Middle of the summer actually, Dad was on a buying streak. Was a neighbor and was just a few miles away. Bought a 8 row corn reel, the FF 250 batch dryer we replaced last year, a 36' 9 ring bin and the tank and pump. Tank and pump sold about dead last took most of the day to get to the end and a lot of people got tired of waiting, was hotter than Hades as well.

At one miserable cold rainy auction I did pick up a steam cleaner I still use for $25, was the last thing sold.


----------



## swmnhay (Jun 13, 2008)

I've had lousy luck with both the GPI and fill rite 12V pumps.The elec motor craps out on me.Elec motor shop said not worth fixing.It does bounce around in back of pickup all yr.


----------



## slowzuki (Mar 8, 2011)

All ours are diaphragm type lever pumps at least 30+ years old. Very slow but reliable.


----------



## mlappin (Jun 25, 2009)

slowzuki said:


> All ours are diaphragm type lever pumps at least 30+ years old. Very slow but reliable.

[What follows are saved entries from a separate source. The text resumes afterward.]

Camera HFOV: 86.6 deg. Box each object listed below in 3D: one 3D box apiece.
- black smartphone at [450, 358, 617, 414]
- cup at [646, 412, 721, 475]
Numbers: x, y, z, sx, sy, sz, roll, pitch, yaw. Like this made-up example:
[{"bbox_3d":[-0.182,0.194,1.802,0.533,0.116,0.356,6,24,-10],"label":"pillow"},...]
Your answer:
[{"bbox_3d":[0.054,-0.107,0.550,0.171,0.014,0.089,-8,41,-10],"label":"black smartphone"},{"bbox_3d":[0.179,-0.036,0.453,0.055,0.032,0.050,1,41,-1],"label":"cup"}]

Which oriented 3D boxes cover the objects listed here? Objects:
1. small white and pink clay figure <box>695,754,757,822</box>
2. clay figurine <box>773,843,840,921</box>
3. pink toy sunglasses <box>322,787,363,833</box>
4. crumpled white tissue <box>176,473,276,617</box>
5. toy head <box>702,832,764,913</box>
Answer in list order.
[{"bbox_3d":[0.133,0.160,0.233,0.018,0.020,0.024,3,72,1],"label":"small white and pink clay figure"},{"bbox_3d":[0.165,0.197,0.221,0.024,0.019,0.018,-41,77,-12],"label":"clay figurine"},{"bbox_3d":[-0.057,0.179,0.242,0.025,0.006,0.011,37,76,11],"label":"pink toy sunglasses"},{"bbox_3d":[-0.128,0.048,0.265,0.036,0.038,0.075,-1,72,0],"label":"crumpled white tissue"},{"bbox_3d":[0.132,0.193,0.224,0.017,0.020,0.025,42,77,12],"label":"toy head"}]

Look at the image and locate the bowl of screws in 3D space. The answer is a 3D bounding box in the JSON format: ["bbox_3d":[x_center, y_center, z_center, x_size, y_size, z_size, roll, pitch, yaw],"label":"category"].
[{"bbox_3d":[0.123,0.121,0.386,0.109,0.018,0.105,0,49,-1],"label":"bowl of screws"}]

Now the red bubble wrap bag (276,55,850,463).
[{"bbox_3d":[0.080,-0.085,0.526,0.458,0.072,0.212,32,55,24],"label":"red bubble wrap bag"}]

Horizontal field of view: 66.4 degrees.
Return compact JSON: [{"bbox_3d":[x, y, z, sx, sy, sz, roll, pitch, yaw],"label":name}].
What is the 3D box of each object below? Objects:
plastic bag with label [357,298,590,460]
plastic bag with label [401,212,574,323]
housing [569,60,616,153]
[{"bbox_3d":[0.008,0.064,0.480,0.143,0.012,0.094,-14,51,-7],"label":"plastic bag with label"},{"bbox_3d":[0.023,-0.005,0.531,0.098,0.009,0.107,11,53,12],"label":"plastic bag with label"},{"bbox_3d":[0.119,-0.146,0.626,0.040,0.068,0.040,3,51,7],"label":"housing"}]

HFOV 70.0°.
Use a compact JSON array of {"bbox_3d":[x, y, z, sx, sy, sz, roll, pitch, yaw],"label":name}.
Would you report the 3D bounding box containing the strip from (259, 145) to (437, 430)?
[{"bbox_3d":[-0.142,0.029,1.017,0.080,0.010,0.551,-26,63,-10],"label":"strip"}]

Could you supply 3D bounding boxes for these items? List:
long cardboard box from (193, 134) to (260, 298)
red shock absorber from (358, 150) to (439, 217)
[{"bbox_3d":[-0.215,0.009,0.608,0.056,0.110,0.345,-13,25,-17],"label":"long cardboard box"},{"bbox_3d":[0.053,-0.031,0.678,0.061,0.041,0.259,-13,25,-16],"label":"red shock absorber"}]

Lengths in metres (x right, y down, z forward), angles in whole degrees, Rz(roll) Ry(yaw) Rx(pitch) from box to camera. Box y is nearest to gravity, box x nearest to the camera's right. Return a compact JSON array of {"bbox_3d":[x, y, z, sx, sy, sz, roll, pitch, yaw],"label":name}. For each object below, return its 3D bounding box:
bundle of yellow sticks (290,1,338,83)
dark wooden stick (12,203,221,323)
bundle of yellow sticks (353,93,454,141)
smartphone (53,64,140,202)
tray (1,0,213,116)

Had one of those once, takes a long time to fill the big 4 wheel drive with the 200 gallon tank. Two of my haymaking tractors hold a touch over 100 gallons each.


----------



## slowzuki (Mar 8, 2011)

Takes long enough to fill the 35 gallon tank on my mowing tractor, would hate to move 200 gallons. 1/4 gallon per cycle of the lever! The one on my truck is only on a 45 gallon drum strapped to the headache rack. The other one is on the 250 gallon little farm tank.



mlappin said:


> mlappin, on 24 Jul 2013 - 3:48 PM, said:
> Had one of those once, takes a long time to fill the big 4 wheel drive with the 200 gallon tank. Two of my haymaking tractors hold a touch over 100 gallons each.


----------



## jd4230ps (Dec 9, 2010)

Thanks for replies everyone. Bought GPI hand pump. IT is going on my Hiway fuel for my truck so wont need to pump much at any one time.


----------



## gradyjohn (Jul 17, 2012)

I have one heavy duty 15gpm Fil-rite and one old Tuthill and two GPI's One GPI doesnt work and the other is slow as molasses. I will not buy a GPI again.


----------